§ **What this task involves**
Once you reach the line with "left hip: (380, 529)", copy it and every line after it exactly, up to the end of the data. Omit the pictures.
----
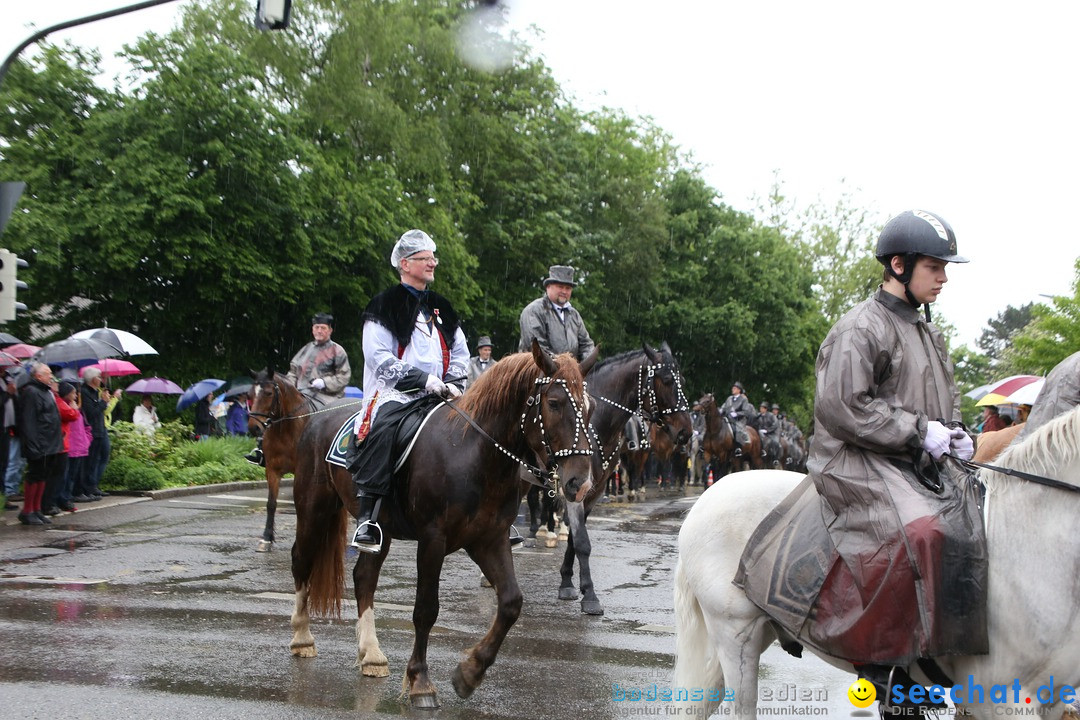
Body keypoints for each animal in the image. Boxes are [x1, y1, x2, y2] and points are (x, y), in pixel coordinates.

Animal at [287, 345, 596, 708]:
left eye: (589, 407)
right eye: (555, 403)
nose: (580, 484)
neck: (474, 454)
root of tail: (317, 417)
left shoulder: (489, 540)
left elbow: (511, 603)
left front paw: (470, 672)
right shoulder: (433, 540)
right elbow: (426, 609)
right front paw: (420, 681)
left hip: (380, 529)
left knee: (364, 577)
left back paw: (371, 654)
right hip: (314, 509)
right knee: (301, 561)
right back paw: (302, 637)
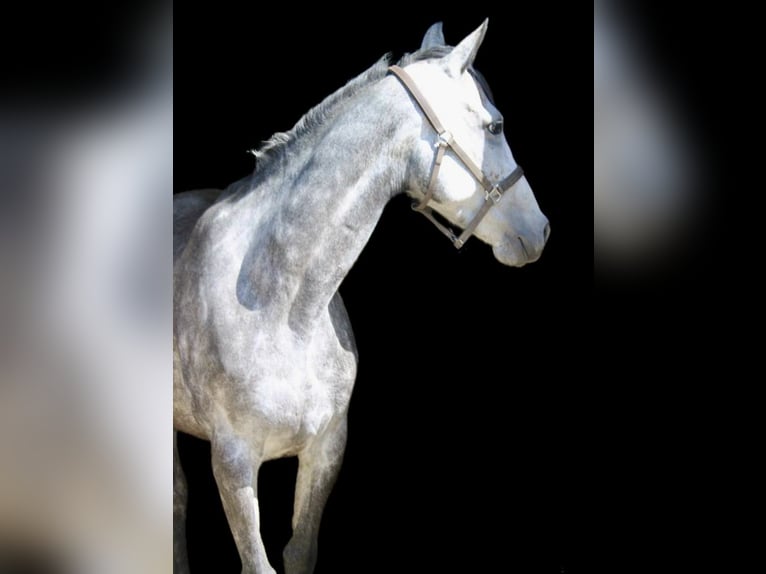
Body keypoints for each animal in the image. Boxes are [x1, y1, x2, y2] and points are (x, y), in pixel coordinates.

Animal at [174, 20, 549, 574]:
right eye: (495, 126)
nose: (540, 230)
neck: (282, 308)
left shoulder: (327, 450)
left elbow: (300, 550)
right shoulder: (233, 461)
----
§ **Finished exercise**
left hip: (380, 529)
left knee: (364, 577)
left back paw: (371, 654)
right hip: (314, 509)
right knee: (301, 561)
right back paw: (302, 637)
Body keypoints for each animal in the image. Boxes are [x1, y1, x2, y2] and points are (x, y), in pixel coordinates.

Animal at [174, 20, 549, 574]:
right eye: (495, 126)
nose: (540, 230)
neck: (282, 308)
left shoulder: (327, 450)
left elbow: (300, 550)
right shoulder: (233, 461)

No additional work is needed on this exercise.